### SUPPLIED DATA

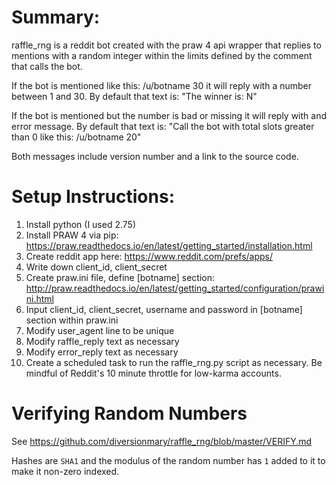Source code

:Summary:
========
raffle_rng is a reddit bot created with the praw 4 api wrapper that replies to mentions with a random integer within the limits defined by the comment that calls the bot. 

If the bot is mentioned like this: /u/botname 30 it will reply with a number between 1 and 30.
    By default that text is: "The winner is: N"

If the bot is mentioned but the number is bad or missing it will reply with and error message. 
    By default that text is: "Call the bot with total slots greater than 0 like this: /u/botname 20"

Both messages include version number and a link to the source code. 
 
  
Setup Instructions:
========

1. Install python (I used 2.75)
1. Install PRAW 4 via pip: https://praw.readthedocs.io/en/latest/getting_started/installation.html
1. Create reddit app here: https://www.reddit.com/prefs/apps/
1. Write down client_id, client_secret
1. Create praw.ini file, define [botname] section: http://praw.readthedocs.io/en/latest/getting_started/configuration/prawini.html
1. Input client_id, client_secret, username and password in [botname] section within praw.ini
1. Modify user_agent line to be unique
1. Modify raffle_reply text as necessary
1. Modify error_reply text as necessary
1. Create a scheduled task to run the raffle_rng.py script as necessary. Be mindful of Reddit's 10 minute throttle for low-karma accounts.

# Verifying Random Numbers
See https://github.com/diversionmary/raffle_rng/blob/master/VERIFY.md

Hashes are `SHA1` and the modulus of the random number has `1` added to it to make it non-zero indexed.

######

### PROMPT
Copy out each line of the data where the string "this" appears.

### WRITTEN SOLUTION
If the bot is mentioned like this: /u/botname 30 it will reply with a number between 1 and 30.
    By default that text is: "Call the bot with total slots greater than 0 like this: /u/botname 20"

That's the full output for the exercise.